(WORK INSTRUCTION)
Repeat exactly the lines of the entries below from the one with "if cnt == 0: return" through the one with "if x == '1': ones.append(i)", both ends included, and nothing else.

(SUPPLIED MATERIAL)
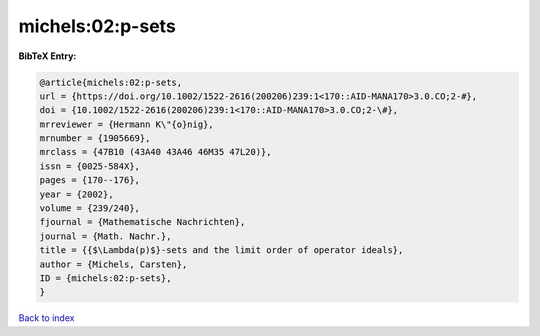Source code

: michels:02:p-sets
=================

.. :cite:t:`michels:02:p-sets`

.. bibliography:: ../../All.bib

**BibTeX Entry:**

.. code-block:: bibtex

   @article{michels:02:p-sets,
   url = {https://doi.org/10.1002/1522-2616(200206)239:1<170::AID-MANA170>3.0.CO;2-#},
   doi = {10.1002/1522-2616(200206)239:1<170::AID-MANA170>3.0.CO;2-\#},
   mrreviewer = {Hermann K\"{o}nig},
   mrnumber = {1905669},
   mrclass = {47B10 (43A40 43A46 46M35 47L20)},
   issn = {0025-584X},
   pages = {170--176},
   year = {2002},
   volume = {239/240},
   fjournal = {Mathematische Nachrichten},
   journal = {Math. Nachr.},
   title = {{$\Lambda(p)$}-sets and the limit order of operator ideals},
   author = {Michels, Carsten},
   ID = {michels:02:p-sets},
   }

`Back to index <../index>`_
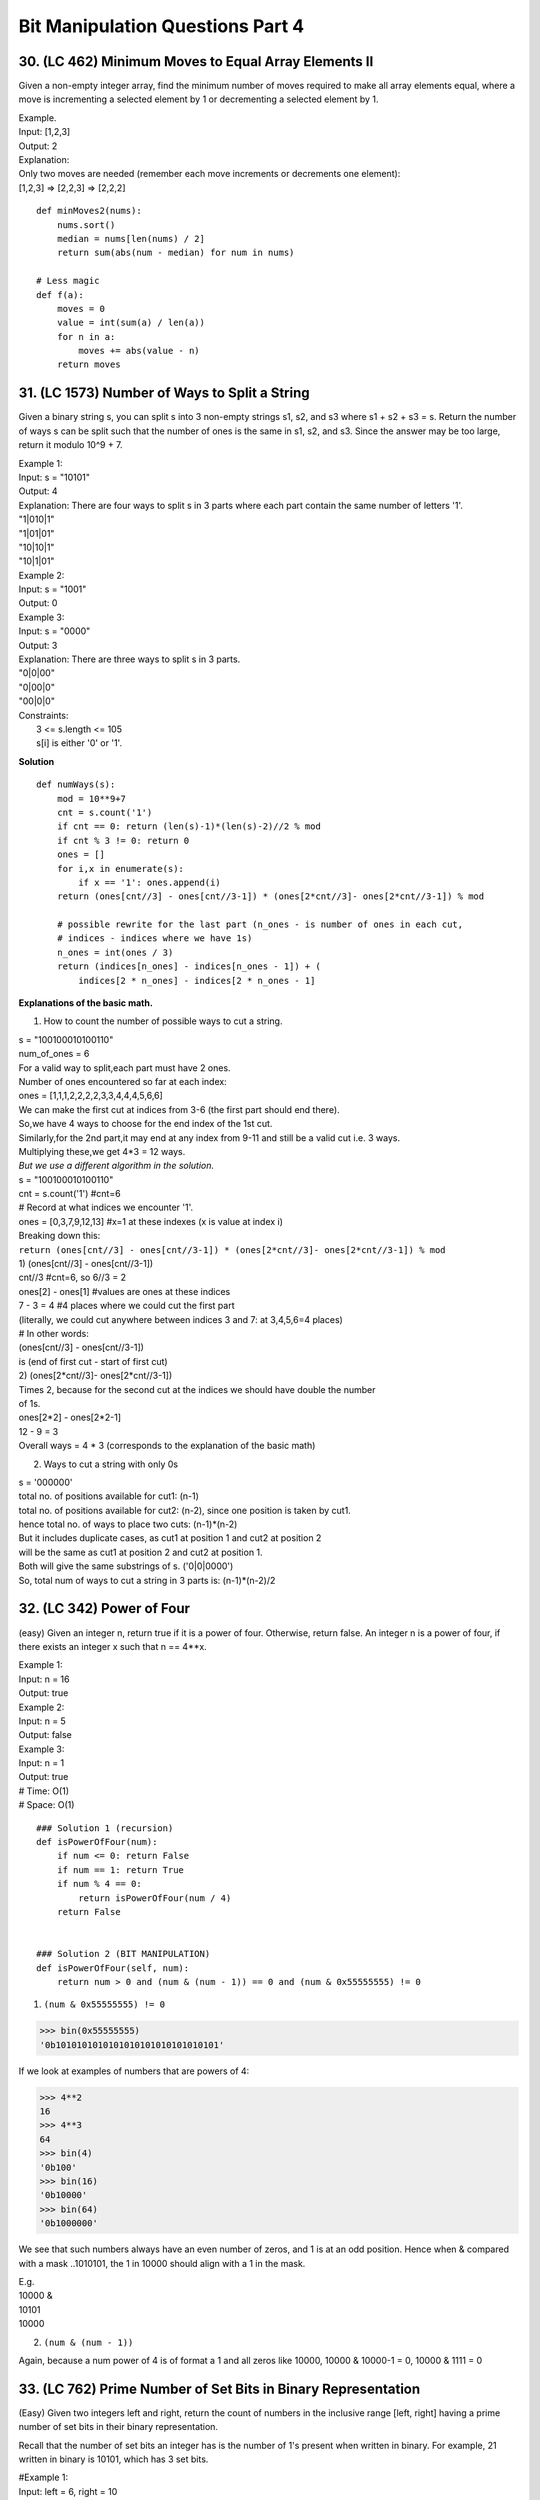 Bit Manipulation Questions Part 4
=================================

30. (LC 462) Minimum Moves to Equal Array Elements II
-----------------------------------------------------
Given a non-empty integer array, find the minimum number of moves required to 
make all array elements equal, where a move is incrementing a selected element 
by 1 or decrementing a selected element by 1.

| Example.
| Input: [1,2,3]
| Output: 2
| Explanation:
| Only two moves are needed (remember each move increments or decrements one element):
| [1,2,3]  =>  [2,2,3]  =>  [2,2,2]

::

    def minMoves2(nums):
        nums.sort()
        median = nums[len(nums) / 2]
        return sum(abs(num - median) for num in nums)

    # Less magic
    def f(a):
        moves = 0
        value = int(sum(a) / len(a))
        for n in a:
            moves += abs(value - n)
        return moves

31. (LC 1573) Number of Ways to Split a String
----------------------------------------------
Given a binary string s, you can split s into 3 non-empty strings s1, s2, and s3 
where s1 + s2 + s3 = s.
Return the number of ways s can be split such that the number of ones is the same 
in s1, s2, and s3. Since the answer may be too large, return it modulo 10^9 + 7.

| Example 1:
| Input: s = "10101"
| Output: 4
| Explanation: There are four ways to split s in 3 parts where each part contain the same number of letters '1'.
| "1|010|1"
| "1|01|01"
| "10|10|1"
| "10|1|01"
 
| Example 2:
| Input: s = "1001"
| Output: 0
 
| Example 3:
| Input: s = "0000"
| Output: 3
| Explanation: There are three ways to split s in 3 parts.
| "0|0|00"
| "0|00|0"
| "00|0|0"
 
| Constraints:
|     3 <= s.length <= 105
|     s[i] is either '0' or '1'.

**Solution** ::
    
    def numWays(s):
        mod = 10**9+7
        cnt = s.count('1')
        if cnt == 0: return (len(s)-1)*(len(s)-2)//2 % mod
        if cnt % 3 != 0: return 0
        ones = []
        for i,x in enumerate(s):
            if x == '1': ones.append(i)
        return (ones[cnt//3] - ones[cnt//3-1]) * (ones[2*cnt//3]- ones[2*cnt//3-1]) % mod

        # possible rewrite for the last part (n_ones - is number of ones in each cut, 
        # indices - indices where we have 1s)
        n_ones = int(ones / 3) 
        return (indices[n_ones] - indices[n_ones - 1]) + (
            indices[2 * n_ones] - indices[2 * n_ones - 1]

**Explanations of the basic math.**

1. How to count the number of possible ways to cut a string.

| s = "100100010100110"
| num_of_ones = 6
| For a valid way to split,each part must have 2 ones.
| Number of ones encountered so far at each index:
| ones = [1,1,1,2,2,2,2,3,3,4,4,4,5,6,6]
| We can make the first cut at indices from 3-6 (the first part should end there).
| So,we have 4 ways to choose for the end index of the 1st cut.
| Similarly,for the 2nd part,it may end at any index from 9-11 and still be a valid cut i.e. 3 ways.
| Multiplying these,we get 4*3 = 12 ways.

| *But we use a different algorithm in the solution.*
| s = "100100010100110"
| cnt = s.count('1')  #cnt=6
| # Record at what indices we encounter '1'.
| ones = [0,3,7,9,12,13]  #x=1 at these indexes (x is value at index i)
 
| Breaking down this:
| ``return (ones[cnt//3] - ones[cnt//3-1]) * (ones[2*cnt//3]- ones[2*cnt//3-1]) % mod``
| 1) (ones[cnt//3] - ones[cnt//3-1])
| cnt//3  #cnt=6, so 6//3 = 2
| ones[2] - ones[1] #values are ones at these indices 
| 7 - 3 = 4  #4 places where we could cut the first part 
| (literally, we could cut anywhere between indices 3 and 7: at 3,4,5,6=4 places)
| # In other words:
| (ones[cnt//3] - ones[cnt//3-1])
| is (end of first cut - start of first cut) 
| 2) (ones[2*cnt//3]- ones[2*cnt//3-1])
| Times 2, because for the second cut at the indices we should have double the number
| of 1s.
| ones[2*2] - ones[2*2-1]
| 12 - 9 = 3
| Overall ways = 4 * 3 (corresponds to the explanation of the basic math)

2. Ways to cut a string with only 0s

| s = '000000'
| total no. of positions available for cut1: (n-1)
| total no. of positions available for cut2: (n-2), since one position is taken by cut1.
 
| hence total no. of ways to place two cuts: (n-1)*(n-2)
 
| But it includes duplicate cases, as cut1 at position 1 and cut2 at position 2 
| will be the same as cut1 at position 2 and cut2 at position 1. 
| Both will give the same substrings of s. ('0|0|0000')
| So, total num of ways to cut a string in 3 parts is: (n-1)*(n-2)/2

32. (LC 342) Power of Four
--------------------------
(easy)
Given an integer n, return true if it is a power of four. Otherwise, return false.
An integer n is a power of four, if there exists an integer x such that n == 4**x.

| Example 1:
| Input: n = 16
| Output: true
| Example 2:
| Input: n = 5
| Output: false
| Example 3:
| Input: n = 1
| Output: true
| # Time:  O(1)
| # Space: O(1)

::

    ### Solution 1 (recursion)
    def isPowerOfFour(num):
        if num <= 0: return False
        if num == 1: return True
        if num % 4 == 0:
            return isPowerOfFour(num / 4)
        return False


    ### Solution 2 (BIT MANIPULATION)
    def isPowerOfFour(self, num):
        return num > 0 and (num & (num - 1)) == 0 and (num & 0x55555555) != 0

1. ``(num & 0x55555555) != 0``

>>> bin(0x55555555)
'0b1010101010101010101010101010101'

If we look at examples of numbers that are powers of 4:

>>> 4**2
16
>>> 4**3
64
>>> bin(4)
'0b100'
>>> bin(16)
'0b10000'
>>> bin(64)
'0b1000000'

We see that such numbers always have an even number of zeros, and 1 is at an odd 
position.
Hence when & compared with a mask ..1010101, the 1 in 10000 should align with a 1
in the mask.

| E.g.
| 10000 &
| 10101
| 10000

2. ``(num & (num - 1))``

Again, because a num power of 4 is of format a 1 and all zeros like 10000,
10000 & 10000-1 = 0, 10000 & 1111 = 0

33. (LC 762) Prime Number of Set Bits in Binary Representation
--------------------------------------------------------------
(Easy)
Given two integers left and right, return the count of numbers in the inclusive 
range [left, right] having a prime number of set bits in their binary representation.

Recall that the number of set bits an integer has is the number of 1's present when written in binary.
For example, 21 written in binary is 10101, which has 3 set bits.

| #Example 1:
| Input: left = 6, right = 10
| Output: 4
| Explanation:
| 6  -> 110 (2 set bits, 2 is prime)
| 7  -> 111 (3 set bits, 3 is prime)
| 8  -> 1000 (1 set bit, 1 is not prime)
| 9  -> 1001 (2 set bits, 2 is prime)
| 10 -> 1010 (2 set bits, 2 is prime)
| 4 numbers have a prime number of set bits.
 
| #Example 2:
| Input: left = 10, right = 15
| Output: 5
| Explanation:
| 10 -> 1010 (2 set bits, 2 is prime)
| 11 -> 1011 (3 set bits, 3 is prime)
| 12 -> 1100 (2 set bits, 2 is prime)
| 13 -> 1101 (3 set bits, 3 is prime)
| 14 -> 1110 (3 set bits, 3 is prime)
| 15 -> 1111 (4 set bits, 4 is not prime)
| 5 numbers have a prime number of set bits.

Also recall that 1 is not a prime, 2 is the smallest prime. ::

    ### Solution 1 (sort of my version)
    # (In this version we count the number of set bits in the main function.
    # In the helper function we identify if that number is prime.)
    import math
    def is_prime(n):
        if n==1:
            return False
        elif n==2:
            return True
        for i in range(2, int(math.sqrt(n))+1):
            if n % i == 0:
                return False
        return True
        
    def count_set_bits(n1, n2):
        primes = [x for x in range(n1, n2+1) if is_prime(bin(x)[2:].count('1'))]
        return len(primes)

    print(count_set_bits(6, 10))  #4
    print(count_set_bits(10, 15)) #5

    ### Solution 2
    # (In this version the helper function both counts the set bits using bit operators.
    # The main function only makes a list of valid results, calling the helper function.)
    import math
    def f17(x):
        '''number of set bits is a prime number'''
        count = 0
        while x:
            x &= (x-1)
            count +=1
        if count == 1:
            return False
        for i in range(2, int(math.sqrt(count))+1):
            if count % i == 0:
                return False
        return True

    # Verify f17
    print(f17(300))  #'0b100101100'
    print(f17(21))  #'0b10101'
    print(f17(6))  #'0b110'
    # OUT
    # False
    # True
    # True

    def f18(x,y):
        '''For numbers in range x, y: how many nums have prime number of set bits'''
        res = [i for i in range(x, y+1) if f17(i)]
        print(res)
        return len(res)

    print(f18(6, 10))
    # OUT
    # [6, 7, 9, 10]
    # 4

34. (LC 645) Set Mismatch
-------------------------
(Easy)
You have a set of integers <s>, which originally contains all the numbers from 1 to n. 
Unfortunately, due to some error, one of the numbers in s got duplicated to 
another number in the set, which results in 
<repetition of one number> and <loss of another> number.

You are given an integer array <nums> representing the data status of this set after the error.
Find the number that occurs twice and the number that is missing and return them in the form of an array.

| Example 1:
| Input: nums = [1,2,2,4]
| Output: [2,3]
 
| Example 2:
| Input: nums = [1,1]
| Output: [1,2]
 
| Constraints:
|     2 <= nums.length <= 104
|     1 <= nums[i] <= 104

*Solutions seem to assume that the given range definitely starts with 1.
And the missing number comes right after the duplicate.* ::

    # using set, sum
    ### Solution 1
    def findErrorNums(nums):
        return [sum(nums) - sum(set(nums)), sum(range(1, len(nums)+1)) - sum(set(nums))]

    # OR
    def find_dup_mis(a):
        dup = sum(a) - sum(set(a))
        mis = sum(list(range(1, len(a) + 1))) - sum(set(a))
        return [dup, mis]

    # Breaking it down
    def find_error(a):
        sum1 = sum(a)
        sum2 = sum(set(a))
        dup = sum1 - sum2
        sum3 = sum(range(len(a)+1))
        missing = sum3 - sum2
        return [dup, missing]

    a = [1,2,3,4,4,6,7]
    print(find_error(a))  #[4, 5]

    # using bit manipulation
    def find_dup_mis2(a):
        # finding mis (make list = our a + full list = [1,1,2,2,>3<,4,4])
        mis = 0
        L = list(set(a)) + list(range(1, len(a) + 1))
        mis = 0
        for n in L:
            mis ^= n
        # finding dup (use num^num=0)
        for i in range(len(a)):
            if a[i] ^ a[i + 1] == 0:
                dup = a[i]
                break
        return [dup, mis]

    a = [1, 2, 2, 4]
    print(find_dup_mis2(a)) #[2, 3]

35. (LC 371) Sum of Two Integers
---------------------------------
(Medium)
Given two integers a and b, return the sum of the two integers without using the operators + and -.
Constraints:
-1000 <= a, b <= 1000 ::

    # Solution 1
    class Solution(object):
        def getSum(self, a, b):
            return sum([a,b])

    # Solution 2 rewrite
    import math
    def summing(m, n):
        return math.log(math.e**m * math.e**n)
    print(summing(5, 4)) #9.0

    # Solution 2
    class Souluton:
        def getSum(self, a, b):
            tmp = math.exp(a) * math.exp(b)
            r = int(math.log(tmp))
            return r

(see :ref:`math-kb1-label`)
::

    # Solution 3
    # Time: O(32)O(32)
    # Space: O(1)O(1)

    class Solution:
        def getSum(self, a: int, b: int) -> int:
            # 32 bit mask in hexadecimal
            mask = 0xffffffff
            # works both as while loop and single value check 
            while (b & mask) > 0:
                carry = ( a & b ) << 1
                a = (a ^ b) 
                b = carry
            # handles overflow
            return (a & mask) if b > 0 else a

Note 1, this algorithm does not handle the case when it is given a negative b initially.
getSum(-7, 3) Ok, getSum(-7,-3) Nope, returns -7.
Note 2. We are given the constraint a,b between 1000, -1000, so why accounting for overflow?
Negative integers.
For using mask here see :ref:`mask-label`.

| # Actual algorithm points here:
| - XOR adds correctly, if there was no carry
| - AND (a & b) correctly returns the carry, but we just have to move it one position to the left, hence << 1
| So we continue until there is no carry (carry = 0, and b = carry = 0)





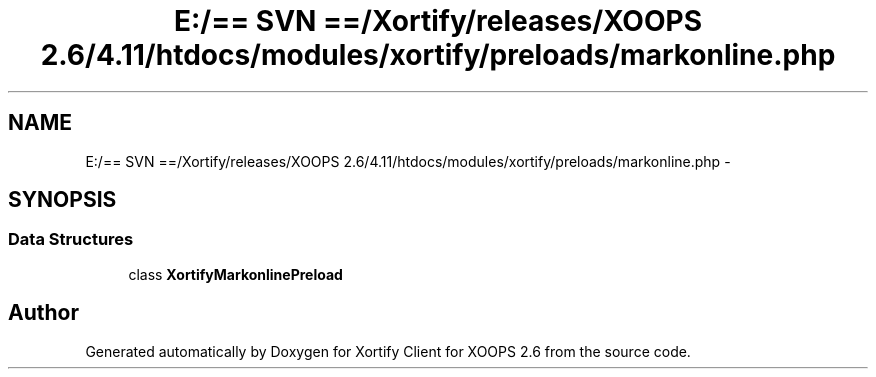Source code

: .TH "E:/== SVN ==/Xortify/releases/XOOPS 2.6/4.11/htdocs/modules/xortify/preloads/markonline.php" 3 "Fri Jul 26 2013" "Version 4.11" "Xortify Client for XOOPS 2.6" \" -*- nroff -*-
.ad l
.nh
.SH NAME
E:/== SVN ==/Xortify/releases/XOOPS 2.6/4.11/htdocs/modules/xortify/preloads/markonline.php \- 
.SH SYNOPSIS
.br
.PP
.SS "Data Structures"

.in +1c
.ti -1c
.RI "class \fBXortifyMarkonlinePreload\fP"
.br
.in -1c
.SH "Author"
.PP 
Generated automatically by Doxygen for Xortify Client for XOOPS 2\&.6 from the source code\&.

(THE ANSWER)
        if cnt == 0: return (len(s)-1)*(len(s)-2)//2 % mod
        if cnt % 3 != 0: return 0
        ones = []
        for i,x in enumerate(s):
            if x == '1': ones.append(i)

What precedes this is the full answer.